Try it: Pull out each line below that contains the word "horse". Case counts.

Exercise input:

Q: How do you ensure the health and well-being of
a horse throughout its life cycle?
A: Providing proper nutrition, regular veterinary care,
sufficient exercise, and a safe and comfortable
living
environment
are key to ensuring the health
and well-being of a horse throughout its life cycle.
==
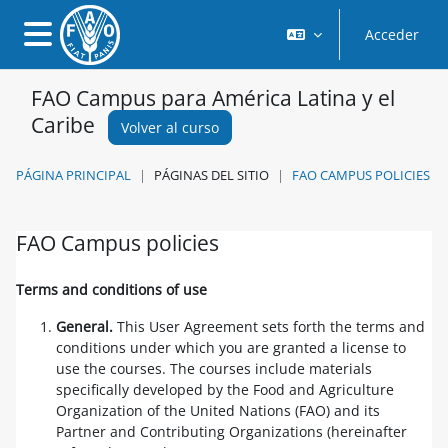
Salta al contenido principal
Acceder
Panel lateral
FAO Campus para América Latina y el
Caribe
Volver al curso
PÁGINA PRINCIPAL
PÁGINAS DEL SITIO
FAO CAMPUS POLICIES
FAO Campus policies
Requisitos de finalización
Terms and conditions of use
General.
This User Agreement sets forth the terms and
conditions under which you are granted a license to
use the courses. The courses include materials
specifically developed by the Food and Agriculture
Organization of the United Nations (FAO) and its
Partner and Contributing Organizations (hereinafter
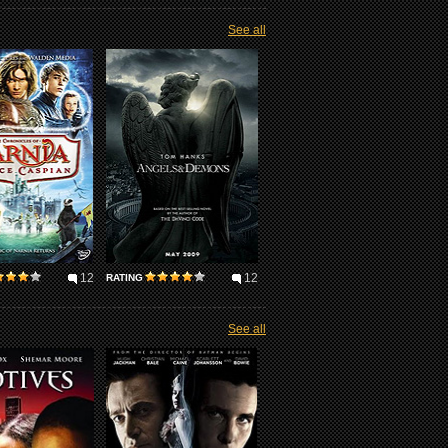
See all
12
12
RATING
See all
==
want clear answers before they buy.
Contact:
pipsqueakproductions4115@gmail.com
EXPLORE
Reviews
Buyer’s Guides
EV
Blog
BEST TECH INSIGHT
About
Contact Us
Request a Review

Problem solution:
a horse throughout its life cycle?
and well-being of a horse throughout its life cycle.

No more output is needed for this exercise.